This study was approved by the Jamia Millia Islamia and Sher-e-kashmir Institute of Medical Sciences Bioethics Committee. Informed consent was obtained from all participants of the study. The total sample consisted of 450 colorectal cases (CRC group) and 450 apparently healthy (Healthy group) subjects. The information of age, smoking status, gender, tissue grade, tumor node involvement etc. is summarized in Table 3.
Sample collection, DNA isolation and Genotyping of SNP:
Blood samples were collected in EDTA coated vials. Human Genomic DNA was extracted as per laboratory protocol from control and case subjects using Phenol-Chloroform method. DNA was quantified using NanoDrop ND-1000 spectrophotometer. Extracted DNA was amplified by PCR for rs2253310 and rs4946936 using the oligonucleotide primers given in the Table1. 100ng of isolated DNA, 0.5µl of forward and reverse primers, 200µl of 200 μM of each deoxynucleotide triphosphates (dNTPs) (deoxyadenosine triphosphate [dATP], deoxycytidine triphosphate (dCTP), deoxyguanosine triphosphate (dGTP), and deoxythymidine triphosphate (dTTP) along with 1 unit of DNA polymerase was used. PCR cycling procedures were as follows: 95°C for 5minutes, 34 cycles of 94°C for 30 seconds, 58°C (rs2253310) and 59°C (rs4946936) for 30 seconds and elongation at 72°C for 30 seconds. The final amplicon elongation was performed at 72°C for 5 minutes. PCR products were visualized by electrophoresis on 1.5% agarose gel containing 2 µl of ethidium bromide.
Analysis of PCR products using RFLP and SSCP
rs2253310C>G was genotyped by polymerase chain reaction-restriction fragment length polymorphism (PCR-RFLP) FIG. 1(a) and (b). The PCR product (321bp) was digested by DpnI restriction enzyme (THERMO SCIENTIFIC) at 37°C overnight. The C- allele carrying PCR product is cleaved once by the enzyme giving rise to two fragments (127bp and 194bp), where as the G-allele gave only one band (321bp). The digested products were separated by electrophoresis on 2.5% ethidium bromide-stained agarose gels and visualized under UV transilluminator.
rs4946936C>T was analyzed using PCR-RFLP. The PCR products of (224bp) were then digested with BfmI (THERMO SCIENTIFIC) overnight at 37°C for 1-16 hours as per the manufacturers protocol. The sizes of the restriction fragments of the PCR products were 152bp and 72bp for the wild type homozygote (CC), 224bp for the TT genotype and 224bp, 152bp and 72bp for the heterozygote (CT). Since sequence variation often goes undetected, because each enzyme used scans only a small number of potentially variable nucleotide positions, therefore, single-strand conformation polymorphism (SSCP), further provided useful alternative for the direct analysis of sequence variation.

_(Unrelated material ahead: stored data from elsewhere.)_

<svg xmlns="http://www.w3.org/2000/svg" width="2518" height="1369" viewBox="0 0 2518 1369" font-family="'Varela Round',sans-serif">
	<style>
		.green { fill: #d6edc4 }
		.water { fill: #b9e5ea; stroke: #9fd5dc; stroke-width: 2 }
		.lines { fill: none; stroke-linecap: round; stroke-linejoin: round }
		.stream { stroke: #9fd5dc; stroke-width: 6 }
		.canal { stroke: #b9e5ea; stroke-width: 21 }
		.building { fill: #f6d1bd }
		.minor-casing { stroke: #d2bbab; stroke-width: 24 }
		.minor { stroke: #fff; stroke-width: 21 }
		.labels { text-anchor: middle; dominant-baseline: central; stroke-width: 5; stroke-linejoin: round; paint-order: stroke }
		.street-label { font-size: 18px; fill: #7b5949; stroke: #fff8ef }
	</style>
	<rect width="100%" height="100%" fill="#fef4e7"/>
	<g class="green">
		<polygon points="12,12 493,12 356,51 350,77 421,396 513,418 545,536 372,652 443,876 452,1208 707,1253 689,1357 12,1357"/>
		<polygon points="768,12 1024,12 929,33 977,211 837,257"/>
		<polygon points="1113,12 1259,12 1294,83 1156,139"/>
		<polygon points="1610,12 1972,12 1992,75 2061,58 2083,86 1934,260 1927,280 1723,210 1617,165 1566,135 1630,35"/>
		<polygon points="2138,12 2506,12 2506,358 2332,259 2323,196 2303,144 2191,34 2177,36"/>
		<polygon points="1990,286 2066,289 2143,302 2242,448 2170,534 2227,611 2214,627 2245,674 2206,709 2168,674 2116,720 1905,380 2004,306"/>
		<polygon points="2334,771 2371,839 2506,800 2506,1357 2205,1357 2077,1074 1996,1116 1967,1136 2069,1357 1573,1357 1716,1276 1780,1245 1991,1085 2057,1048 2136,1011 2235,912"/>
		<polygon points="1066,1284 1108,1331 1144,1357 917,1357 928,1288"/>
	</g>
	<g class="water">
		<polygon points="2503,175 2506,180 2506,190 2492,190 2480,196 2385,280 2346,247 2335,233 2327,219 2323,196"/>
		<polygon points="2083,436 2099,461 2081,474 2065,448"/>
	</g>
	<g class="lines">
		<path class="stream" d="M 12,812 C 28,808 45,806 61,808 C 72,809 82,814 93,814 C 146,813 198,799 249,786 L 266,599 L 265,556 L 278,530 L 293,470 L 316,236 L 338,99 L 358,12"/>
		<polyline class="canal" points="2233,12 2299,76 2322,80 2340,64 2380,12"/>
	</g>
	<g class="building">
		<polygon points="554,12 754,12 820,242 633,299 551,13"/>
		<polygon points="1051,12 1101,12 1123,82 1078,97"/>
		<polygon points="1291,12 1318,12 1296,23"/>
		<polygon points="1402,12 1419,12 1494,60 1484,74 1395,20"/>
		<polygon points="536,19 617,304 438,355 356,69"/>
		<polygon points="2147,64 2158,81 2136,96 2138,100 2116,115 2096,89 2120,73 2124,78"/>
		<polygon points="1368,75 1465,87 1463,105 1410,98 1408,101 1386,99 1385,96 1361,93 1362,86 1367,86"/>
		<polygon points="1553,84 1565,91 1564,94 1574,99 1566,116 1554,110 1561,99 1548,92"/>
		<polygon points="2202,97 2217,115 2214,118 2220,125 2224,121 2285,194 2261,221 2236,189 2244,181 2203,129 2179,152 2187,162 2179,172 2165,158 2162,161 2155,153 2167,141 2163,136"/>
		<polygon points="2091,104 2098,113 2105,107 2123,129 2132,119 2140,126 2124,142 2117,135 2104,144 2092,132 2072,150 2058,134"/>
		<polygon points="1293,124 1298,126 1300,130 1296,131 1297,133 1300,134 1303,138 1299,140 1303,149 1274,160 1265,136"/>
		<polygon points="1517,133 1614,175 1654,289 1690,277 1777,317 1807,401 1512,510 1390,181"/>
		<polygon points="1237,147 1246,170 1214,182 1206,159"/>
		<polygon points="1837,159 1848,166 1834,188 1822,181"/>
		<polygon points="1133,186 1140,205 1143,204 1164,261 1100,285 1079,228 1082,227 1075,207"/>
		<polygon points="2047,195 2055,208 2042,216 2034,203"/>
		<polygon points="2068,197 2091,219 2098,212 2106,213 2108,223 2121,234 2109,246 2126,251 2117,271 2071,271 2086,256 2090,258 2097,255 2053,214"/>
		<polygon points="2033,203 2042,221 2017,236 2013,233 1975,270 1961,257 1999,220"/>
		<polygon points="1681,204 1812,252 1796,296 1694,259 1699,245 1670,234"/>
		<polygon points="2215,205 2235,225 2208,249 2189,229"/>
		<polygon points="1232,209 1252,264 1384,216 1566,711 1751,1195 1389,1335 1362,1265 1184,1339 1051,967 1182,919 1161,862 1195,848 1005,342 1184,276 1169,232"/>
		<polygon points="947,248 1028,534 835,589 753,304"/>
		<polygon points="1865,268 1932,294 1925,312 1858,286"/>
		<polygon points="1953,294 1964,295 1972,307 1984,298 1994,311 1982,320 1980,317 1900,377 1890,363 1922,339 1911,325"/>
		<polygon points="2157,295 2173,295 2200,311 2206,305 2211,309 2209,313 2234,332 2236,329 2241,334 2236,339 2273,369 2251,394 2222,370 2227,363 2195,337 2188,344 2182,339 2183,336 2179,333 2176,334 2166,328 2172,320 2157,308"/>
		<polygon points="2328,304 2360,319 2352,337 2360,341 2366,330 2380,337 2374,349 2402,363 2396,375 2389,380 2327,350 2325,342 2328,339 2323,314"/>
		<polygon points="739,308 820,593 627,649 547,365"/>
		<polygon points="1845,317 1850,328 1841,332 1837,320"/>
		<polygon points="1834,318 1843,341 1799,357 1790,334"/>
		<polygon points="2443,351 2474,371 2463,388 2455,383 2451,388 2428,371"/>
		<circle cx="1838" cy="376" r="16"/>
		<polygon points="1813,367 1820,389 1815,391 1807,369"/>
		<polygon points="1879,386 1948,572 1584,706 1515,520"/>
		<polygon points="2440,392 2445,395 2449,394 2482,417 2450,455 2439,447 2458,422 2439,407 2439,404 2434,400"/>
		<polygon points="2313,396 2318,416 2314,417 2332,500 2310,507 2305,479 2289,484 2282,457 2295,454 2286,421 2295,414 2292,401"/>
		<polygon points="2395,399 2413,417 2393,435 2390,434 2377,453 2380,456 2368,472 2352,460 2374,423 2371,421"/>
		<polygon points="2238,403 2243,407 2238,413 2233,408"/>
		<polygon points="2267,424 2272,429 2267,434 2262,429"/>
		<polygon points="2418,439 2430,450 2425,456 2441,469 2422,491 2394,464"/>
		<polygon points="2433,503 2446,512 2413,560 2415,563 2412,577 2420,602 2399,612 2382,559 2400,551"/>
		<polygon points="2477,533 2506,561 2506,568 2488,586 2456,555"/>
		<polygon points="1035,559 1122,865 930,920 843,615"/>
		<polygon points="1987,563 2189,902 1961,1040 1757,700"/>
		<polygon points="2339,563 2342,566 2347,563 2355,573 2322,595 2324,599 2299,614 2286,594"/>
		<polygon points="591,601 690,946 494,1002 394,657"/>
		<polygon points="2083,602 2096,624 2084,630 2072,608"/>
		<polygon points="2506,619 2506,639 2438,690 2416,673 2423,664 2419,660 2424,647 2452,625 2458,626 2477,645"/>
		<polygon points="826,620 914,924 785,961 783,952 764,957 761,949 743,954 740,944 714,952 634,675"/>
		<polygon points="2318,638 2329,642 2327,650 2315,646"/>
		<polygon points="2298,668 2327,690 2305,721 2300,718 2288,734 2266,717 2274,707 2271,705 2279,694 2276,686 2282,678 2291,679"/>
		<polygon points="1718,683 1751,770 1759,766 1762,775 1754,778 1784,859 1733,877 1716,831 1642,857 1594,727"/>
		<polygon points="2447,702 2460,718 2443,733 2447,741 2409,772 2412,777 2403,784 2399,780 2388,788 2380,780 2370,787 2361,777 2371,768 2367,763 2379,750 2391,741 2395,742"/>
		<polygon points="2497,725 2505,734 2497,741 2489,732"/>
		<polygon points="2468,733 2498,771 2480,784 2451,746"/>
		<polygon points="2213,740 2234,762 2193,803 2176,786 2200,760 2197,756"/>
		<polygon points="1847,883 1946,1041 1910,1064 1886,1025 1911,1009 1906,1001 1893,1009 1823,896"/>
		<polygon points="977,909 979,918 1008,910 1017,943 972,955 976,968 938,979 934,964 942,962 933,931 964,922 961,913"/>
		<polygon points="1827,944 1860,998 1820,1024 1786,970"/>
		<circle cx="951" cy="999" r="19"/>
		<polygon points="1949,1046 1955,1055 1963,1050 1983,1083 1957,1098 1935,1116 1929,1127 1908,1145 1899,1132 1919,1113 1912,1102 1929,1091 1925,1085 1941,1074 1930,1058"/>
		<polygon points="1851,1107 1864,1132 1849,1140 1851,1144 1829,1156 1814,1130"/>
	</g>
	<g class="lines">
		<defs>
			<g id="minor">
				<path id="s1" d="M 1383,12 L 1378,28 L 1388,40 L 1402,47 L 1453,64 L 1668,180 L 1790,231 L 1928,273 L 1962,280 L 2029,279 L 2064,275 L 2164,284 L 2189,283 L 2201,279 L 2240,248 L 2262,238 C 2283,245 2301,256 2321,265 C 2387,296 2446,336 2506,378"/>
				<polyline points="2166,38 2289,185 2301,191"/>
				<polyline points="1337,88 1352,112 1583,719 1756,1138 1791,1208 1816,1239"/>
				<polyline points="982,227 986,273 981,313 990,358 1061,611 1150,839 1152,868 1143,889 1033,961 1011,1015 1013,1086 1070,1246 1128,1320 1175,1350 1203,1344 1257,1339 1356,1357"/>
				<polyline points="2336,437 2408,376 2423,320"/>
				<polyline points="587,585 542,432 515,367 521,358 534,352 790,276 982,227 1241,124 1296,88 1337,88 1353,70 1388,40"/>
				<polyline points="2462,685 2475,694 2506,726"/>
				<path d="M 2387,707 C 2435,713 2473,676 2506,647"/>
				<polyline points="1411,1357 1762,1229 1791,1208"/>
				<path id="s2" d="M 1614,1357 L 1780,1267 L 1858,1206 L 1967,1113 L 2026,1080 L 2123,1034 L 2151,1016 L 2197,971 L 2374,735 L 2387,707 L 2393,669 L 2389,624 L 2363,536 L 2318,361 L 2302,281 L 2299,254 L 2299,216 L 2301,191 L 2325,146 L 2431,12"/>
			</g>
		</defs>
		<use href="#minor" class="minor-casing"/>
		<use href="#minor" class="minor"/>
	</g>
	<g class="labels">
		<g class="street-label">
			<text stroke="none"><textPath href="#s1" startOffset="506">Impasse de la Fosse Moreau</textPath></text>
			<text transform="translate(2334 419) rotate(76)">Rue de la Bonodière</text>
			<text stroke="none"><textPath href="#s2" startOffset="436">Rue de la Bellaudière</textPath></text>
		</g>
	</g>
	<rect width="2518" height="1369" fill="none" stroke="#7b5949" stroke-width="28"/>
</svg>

SSCP assay was performed in 16µl reaction mixture containing 4µl of PCR product and 12µl of denaturing loading dye (95% formamide, 20 mM ethylenediaminetetraacetic acid (EDTA), 0.05% bromophenol blue, and 0.05% xylene cyanol) and heat- denatured at 95°C for 10 min and afterward immediately snap-chilled on ice prior to polyacrylamide gel electrophoresis (PAGE). Single-stranded amplicons were loaded onto 8 % polyacrylamide gel(29:1 acrylamide to bisacrylamide) containing 50 mM of Tris– borate (pH 7.5) and 2.5 mM of EDTA prepared with 1× Tris–borate–EDTA (TBE) buffer and electrophoresed for 12-14 h at constant temperature. The gel was subjected to silver nitrate staining to visualize the SSCP bands (Fig. 1(c) and 2(c). Samples demonstrating differences in band-shifts with respect to the wild-type bands were categorized as mutants.
To analyze the genotype of rs2253310 and rs4946936 in a more accurate and fast manner, we used direct sequencing method to confirm the results of RFLP and PCR coupled SSCP. The genotypes of all the 10% samples, determined by direct sequencing Fig. 1(d) and 2(d) showed the exact pattern as shown by RFLP and SSCP. Discrepancies were not observed.
Statistical package for social sciences (SPSS) software version 17.0 was used for data analysis. 3x2chi-square test was performed to compare the overall distribution of genotype and allelic frequencies of cases and controls. The odd ratios (OR) were calculated from genotypic frequency and allelic frequency with 95% confidence interval (95%CI) with adjustment for age. All P-values were corrected for multiple comparisons according to Bonferroni method. LD pattern and population haplotype frequencies for the SNPs were estimated using SHEsis (freely available software). Fisher’s exact test was performed for determining the association of haplotypes with diseased condition.